Today, the House Intellectual Property Subcommittee hearing discussed the limits and requirements that copyright and other laws place on generative AI systems.
Artist, songwriter and voice actor Dan Navarro testified at the hearing on the challenges of Generative AI. He shared his experiences with songwriting and a “human alchemy” that “can’t be fully explained” — nor can it be reproduced with AI.
“I started with the end of (Pat Benatar’s ‘We Belong’), and soon we were exchanging lyrics that worked for one or the other of us, two estranged friends found a space to connect and a song that people have “What I’ve enjoyed for the last 40 years was born in 90 minutes,” he says. “This human alchemy cannot be fully explained – but it is at the heart of music creation.”
“By marginalizing and ultimately abandoning the fundamental human spark in music creation, we invite a future that sees fakes as real and debases our art and culture with soulless ‘brown food product’ mediocrity,” continues Navarro away.
“I have a hard time understanding how a system based almost entirely on the work of others – and which can be commercialized or used to develop commercial products – would give nothing, not even the slightest bit, to the owners of the works that power it system owes,” summarizes Hank Johnson (D-GA), member of the Ranking subcommittee, the core issue.

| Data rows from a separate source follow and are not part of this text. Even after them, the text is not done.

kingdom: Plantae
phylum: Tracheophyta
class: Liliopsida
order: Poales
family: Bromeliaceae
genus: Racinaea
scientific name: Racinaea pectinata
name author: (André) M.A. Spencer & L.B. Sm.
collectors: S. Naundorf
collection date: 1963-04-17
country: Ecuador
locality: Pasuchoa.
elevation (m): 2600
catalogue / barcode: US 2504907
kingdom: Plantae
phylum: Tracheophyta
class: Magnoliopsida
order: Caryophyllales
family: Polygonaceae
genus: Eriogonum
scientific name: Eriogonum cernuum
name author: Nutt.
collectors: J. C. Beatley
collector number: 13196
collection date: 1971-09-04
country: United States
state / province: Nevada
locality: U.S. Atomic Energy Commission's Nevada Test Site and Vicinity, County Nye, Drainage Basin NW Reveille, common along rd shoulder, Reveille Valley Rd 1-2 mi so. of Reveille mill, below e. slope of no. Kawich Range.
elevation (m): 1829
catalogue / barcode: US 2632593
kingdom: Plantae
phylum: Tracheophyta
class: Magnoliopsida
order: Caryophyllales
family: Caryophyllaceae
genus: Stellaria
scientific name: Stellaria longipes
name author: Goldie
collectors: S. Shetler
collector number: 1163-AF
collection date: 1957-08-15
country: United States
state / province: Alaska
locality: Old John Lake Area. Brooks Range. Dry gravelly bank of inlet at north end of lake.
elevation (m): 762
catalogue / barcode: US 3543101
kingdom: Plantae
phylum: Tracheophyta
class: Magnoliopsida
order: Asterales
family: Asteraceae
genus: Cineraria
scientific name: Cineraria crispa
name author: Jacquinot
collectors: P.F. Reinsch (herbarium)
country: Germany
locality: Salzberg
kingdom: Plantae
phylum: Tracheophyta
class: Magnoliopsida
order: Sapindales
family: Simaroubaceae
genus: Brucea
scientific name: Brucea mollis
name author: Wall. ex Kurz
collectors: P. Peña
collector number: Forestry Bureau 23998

“As Congress learns more about AI, members recognize the moral and legal imperative to respect the right of creators to control how their work is used and to demand strict public policy to ensure that the Voices and likenesses of professional artists will not be cloned and imitated for commercial purposes.” said the Human Artistry Campaign statement released at the hearing. “We are grateful to all members of the House Judiciary Committee for taking such deep and serious consideration of these important issues.”
At the beginning of the hearing, Subcommittee Chair Darrell Issa included comment from RIAA Chair and CEO Mitch Glazier and NMPA President and CEO David Israelite in the official transcript. This piece carefully examines the challenges AI poses to songwriters, recording artists and all performers.
“Songwriters, recording artists and musicians today are literally forced to compete with AI programs trained on copies of their own compositions and recordings. Using copyrighted works to train or develop AI must be subject to open market licensing and approval from all rightsholders,” write Glazier and Israelite.
“Creators and copyright owners must retain exclusive control over how their work is used. The moral invasion of AI engines that steal the core of a professional artist’s identity — the product of a lifetime of hard work and dedication — without permission or payment, cannot be tolerated.”